Impact of a Radio Frequency Electronic Article Surveillance (EAS) System on Active Implants

In view of the omnipresence of electronic article surveillance (EAS) systems in daily life and the increasing number of patients with active implants, there is concern about adverse electromagnetic interference in particular cardiac pacemakers (CPM) and cardioverter defibrillators (ICD), which due to sensing electrocardial signals are particularly vulnerable. To provide quantitative information interference of monopolar CPM and ICD by EAS systems operating at 8.2MHz radiofrequency electromagnetic fields (EMF) investigations have been performed by exposing numerical anatomical models of pacemaker patients with implants at the conventional left or right pectoral sites and at the abdomen to magnetic fields of a simulated EAS gate source. Investigation of normal position in the centre and worst case with the back next to the gate showed that adverse interference such as inadequate sensing need not be expected at any position. This applies for conventional sensing thresholds even if the exposure span of existing EAS systems is taken into account. However, if full use is made of the newly expanded exposure budget, adverse interference cannot be excluded.

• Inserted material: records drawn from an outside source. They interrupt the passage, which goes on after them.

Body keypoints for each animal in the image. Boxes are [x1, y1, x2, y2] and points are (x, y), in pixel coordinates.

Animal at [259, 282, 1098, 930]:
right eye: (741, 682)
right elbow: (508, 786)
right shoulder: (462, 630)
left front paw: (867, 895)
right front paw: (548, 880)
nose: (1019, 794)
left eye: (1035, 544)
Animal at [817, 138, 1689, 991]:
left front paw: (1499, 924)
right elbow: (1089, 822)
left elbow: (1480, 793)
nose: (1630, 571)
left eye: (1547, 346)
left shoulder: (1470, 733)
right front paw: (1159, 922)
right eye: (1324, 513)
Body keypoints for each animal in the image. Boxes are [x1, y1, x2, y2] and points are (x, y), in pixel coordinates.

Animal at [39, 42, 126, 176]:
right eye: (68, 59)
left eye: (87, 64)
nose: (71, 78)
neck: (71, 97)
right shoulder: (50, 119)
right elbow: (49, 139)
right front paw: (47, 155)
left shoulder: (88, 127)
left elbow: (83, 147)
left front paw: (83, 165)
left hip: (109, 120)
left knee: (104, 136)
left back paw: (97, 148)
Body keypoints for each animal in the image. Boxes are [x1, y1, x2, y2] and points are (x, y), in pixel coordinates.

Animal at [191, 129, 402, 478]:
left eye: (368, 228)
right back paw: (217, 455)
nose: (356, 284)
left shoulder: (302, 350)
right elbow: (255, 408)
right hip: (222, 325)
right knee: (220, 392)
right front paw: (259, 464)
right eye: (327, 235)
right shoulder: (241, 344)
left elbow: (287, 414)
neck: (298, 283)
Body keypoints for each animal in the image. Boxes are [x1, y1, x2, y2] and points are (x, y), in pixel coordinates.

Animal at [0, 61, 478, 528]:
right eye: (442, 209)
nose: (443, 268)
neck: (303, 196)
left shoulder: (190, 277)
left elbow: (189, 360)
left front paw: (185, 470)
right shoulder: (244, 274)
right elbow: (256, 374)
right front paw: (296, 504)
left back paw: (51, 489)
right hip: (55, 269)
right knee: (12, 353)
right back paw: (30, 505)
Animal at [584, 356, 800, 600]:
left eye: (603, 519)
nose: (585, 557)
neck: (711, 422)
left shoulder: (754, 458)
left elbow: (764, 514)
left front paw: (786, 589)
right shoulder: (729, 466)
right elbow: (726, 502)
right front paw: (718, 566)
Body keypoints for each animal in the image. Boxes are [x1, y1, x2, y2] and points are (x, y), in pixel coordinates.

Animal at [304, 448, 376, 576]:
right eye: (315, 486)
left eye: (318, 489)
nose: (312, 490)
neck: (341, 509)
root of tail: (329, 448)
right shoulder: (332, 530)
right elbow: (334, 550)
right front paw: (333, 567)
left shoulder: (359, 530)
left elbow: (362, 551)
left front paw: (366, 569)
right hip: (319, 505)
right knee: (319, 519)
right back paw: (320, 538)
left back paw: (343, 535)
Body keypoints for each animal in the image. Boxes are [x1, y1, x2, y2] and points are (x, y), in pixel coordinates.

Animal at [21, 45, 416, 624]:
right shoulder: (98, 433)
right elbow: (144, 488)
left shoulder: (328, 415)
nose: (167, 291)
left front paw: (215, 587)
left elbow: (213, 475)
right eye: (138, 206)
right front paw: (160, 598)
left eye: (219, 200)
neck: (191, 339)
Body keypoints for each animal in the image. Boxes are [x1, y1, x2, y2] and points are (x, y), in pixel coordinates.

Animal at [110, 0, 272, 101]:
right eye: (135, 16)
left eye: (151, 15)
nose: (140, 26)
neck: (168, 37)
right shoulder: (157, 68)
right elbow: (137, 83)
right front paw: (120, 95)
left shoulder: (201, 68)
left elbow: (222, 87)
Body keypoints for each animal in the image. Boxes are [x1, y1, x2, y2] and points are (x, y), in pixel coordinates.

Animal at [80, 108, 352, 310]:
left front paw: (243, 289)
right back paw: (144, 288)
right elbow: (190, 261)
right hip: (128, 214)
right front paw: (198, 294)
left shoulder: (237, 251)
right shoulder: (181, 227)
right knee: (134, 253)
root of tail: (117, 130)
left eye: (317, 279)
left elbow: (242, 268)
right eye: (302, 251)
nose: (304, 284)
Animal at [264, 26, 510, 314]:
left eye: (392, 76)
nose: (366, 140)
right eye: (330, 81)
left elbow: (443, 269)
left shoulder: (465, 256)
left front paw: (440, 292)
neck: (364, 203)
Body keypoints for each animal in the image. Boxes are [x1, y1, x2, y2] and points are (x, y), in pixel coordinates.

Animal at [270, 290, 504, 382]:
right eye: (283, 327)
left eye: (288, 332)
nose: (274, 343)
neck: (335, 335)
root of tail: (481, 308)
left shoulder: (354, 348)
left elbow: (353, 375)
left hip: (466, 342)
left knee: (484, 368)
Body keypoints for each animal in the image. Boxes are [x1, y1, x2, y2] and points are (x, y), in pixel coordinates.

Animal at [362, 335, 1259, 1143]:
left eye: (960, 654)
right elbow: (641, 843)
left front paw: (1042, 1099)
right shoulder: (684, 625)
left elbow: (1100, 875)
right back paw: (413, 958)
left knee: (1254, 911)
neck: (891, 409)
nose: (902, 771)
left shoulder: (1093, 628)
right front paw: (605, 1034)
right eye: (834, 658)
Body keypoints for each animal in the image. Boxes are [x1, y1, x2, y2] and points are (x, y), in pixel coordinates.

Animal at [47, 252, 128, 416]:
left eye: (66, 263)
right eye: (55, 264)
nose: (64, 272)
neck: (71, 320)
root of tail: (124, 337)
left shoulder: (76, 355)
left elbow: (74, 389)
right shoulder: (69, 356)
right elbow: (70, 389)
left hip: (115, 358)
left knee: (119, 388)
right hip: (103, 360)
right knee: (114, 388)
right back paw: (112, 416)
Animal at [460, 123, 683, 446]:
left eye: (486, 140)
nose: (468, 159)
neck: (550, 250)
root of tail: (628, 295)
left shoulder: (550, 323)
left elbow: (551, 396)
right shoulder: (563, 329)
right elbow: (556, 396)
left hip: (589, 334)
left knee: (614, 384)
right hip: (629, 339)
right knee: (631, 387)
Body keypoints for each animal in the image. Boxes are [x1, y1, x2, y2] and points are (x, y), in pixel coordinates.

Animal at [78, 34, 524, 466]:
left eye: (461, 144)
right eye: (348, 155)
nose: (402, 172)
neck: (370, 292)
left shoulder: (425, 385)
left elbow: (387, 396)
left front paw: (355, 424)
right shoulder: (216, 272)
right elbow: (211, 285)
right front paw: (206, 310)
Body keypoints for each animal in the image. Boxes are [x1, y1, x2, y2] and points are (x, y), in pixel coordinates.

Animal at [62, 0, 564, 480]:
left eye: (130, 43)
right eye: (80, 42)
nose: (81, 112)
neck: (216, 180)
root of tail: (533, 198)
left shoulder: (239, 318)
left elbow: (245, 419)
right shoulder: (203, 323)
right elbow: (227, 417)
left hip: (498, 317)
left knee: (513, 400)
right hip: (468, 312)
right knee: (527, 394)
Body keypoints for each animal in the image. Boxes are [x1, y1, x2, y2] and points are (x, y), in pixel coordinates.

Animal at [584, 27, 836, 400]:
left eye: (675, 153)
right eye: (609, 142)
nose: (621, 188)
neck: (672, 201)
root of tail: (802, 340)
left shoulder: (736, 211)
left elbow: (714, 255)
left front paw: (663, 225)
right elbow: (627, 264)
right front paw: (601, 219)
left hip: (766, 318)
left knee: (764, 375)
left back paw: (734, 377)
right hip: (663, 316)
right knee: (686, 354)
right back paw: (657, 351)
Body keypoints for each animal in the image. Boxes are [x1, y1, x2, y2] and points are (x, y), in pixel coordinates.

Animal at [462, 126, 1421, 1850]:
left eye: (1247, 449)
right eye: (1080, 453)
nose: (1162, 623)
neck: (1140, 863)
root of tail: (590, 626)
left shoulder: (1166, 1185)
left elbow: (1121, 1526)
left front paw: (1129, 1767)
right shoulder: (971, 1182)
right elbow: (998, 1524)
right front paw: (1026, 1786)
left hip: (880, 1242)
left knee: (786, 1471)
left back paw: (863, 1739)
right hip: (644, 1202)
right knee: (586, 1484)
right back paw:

Risk of Pacemaker Patients by TASER X26 Contact Mode Application

The prevalence of pacemaker patients among the general population and of conducted energy devices (CED) for law enforcement and self-defence is increasing. Consequently, the question whether cardiac pacemaker (CPM) patients are on particular risk becomes increasingly important. The risk of Taser X26 electric interference with implanted CPM has been investigated by numerical simulation at MRI-based anatomical models of CPM patients with devices implanted at conventional sites (left pectoral, right pectoral and abdominal) and with the monopolar CPM electrode placed at the ventricular apex. In spite of 10fold higher peak voltages the different coupling conditions make Taser-induced CPM interference voltages lower than those caused by external cardiac defibrillators. It is shown that electric interference considerably depends on ECD electrode orientation. The most unfavourable conditions are encountered with ECD electrodes aligned with the line from the CPM electrode tip to CPM can (EPC line). It could be shown that worst case interference voltages of monopolar pacemakers of any kind of implantation remain below the pulse immunity level as defined in safety standards of implantable cardiac pacemakers and of cardioverter defibrillators. However, interference voltages exceed CPM sensing thresholds. Therefore, capturing should be expected at Taser X26 contact mode application at any position at the upper part of the body including the abdomen, both at frontal and dorsal positions.

Impact of EAS Systems on Implanted Cardiac Pacemakers and Defibrillators

To investigate electromagnetic interference (EMI) of electromagnetic fields (EMF) from electronic article surveillance (EAS) systems with electronic implants numerical anatomical models of pacemaker patients were generated accounting for different implantation sites (left pectoral, right pectoral and abdominal) and body size. Induced interference voltages were calculated with a software package applying the Finite Integration Technique and analysed in dependence on frequency. Results were referred to reported maximum magnetic fields levels measured at EAS systems in the ELF, IF and RF range. With reference to electromagnetic immunity requirements of safety standards of implanted cardiac pacemakers and defibrillators, the numerical analysis showed that the relevance of interference depends on the applied EMF frequency. At EAS systems operating in the RF range, EMI and consequential inadequate pacing is rare but cannot be ruled out. The probability of such events increases at EAS systems in the IF range and even more in the ELF range. Since interference is encountered already at yet existing systems, the situation would be worse if future systems would further increase their emissions by making use of the elevated reference levels recommended in updated exposure guidelines.